In Hörweite meutert Volk. Es trommelt mit Holzlöffeln

Zwischen allen Fronten: Die Türkei-Reise-Blase. In Hörweite meutert Volk. Es trommelt mit Holzlöffeln auf Töpfen und Bratpfannen. Aber um zu sehen, was da los ist, kaum einen Kilometer entfernt, muss man im Hotelfernseher CNN schauen.

Ungerührt referiert vor der Delegation jemand über den Wirtschaftsaufschwung in Zentral-Anatolien. Und über die "islamischen Calvinisten" – derweil sitzt ein Unternehmer aus Olbernhau dabei, bei dem daheim der Keller vollläuft. In dem sächsischen Raumschiff, das da gelandet ist, wird in Echtzeit die Flut daheim verfolgt. Auf wenigen Quadratzentimetern: Gemeinsam sichtet man Pegelkurven auf Smartphone-Displays. Derweil hat eine Abteilungsleiterin des Dresdner Wirtschaftsministeriums in der Not die Führung der Delegation übernommen. Beim nächsten Termin wird sie von türkischer Seite mit "Frau Staatssekretärin" angeredet. Was so ein Chaos alles befördert…

Schließlich fliegt kurzfristig ein echter Staatssekretär ein, Hartmut Fiedler (FDP). Auf der Gartenparty beim Botschafter überreicht er eine Armbanduhr mit Frauenkirchenmotiv. Über der Gesellschaft kreisen Polizeihubschrauber, der Wind trägt Reizgas von den benachbarten Straßen herüber.

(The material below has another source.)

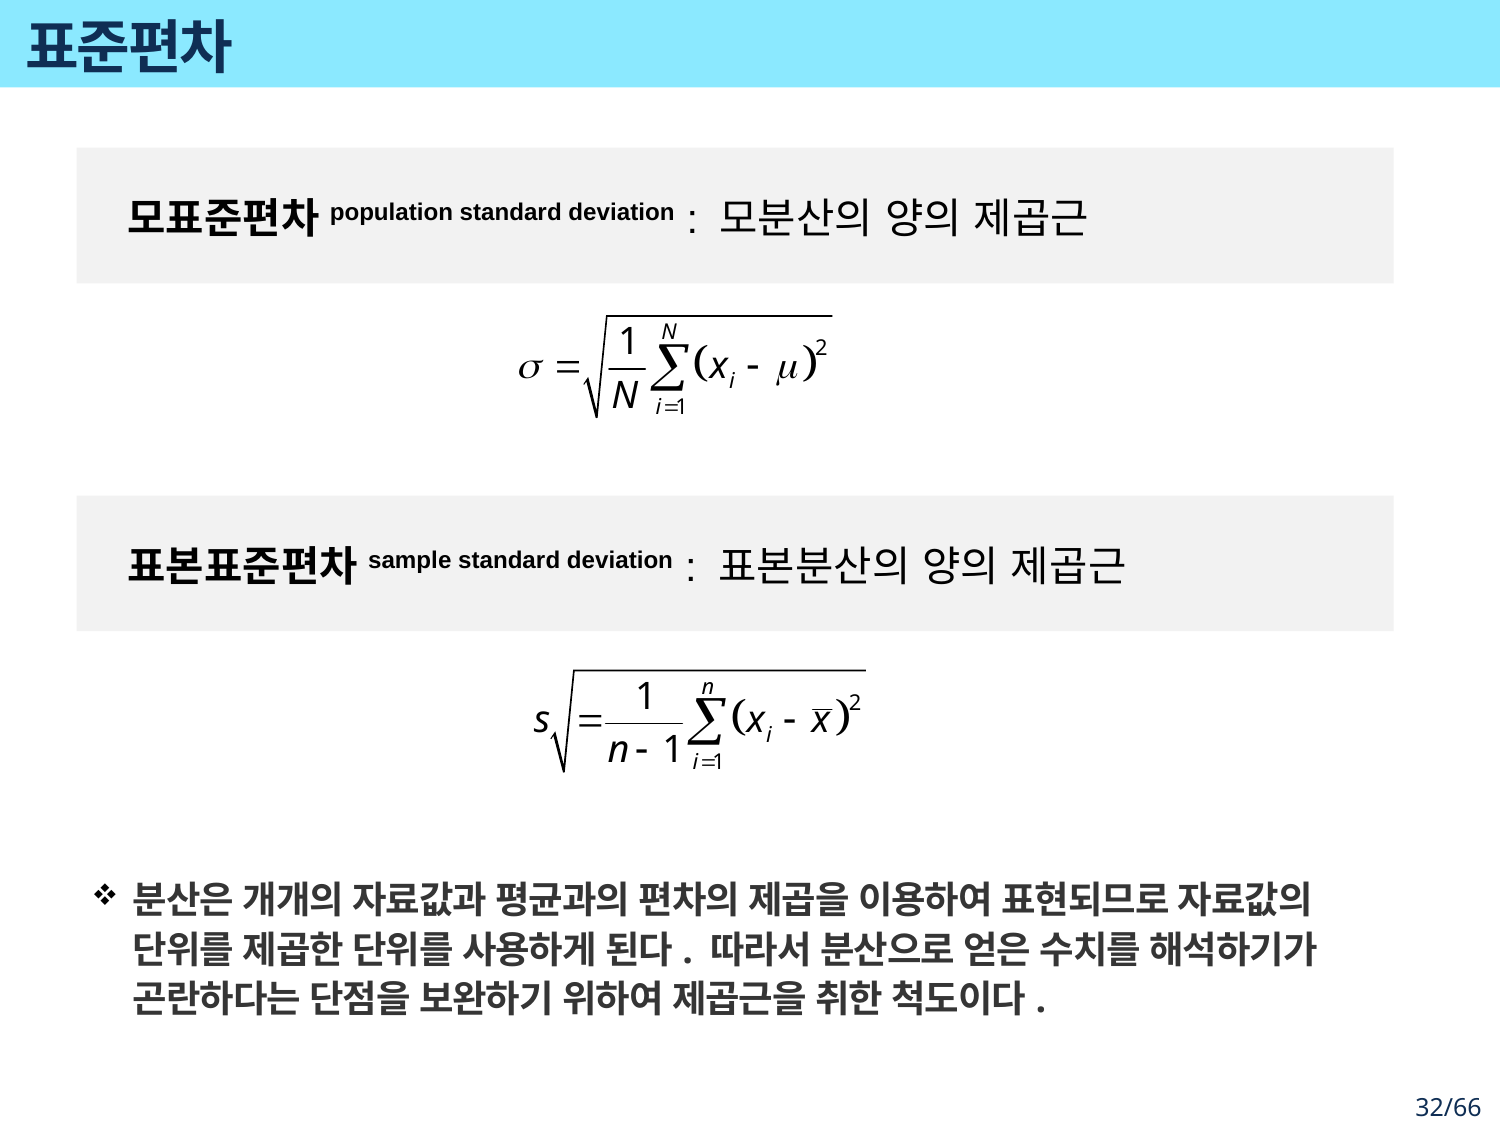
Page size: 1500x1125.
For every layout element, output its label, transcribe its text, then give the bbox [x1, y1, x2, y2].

Später, bei einer Tischrede, erzählt Fiedler, dass Sachsen jährlich 4000 Ingenieure hervorbringt. Übrigens mehr, als es Sachsen mit türkischen Wurzeln im Freistaat gibt.

Während in Meißen die Elbe schwillt, wird Meissener Porzellan verschenkt

Das System ist gnadenlos. Tillich hätte den türkischen Industrieminister treffen können, Fiedler bekommt einen Unterstaatssekretär zu Gesicht. Zum Abschied überreicht er diesem echtes Meissener Porzellan. Die Schachtel klemmt. Letzte Meldung: In Meißen läuft die Elbe über und beginnt, die Innenstadt zu überfluten. Zumindest die Kranzniederlegung im Atatürk-Mausoleum gelingt noch.

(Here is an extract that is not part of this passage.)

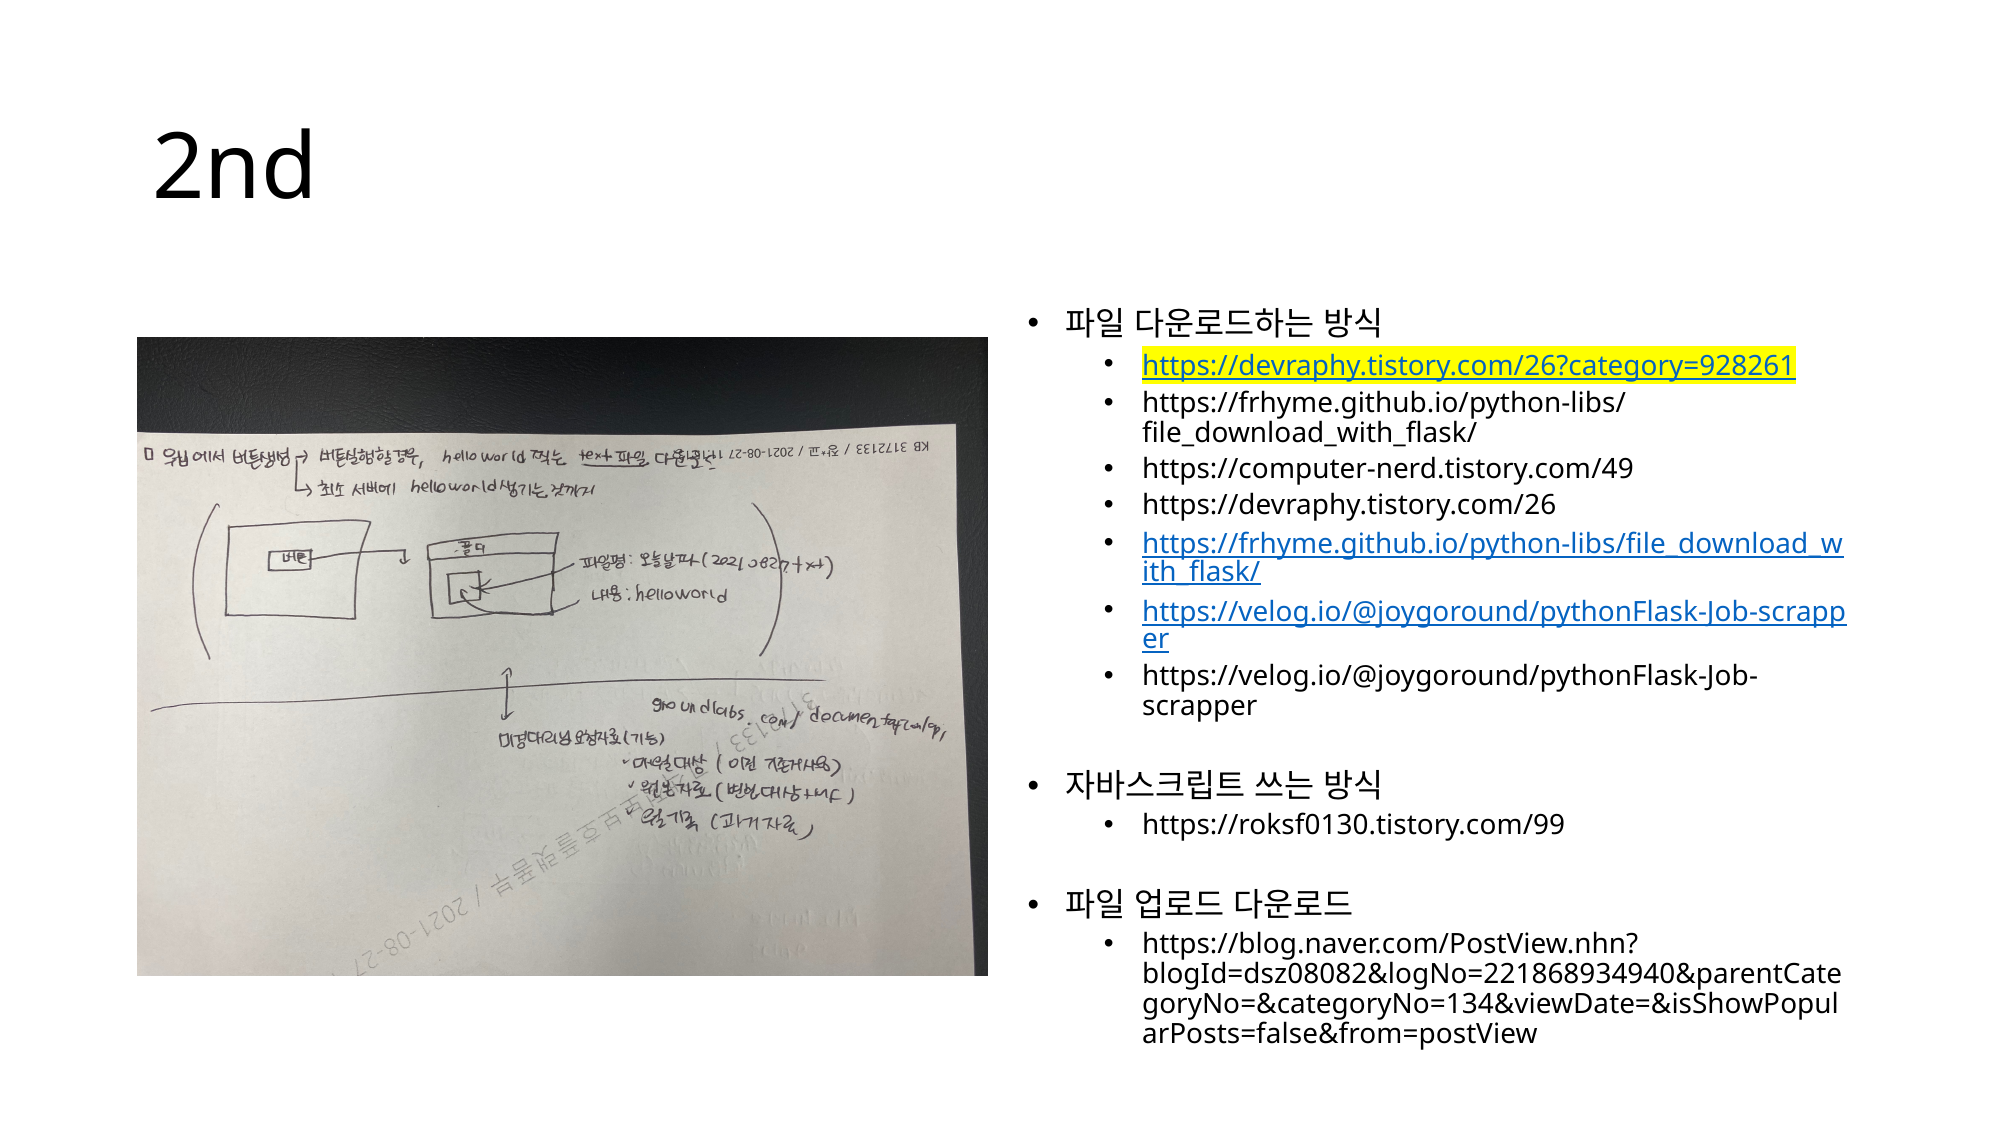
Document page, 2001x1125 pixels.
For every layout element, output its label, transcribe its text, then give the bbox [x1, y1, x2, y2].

list 파일 다운로드하는 방식 https://devraphy.tistory.com/26?category=928261 https://frhyme.github.io/python-libs/file_download_with_flask/ https://computer-nerd.tistory.com/49 https://devraphy.tistory.com/26 https://frhyme.github.io/python-libs/file_download_with_flask/ https://velog.io/@joygoround/pythonFlask-Job-scrapper https://velog.io/@joygoround/pythonFlask-Job-scrapper 자바스크립트 쓰는 방식 https://roksf0130.tistory.com/99 파일 업로드 다운로드 https://blog.naver.com/PostView.nhn?blogId=dsz08082&logNo=221868934940&parentCategoryNo=&categoryNo=134&viewDate=&isShowPopularPosts=false&from=postView [1012, 299, 1863, 1014]
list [137, 337, 988, 976]
title 2nd [137, 59, 1863, 278]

Vor dem Mausoleum gibt es eine Foto-Station, an der man sich schon die Bilder des gerade absolvierten Staatsakts der Sachsen anschauen kann. Das Foto des Staatssekretärs Fiedler ist mit "Stanislaw Tillich" beschriftet.

Überhaupt: Was ein Ministerpräsident alles drauf hat, das zeigt sich wirklich nirgendwo besser als im Ausland. Mit Milbradt durfte Sachsen Henry Kissinger in New York besuchen. Für Tillich tischte ein Scheich in Abu Dhabi einmal Babykamel auf, angeblich eine Delikatesse. Wenn Tillich fehlt, findet nicht mal eine Diskussion mit Studenten an der Universität statt.

Eigentlich hatte man damit gerechnet, dass die Taten des Nationalsozialistischen Untergrunds (NSU) Thema auf der Reise sein würden. Im Chaos ging das fast komplett unter. Immerhin überreichte ein türkischer Professor, der auch schon zum NSU geforscht hat, der sächsischen Delegation am letzten Tag ihres Aufenthalts in Ankara ein Buch mit deutsch-türkischen Karikaturen. Das war dann zumindest ein passendes Geschenk auf dieser Karikatur von einer gut gemeinten Reise.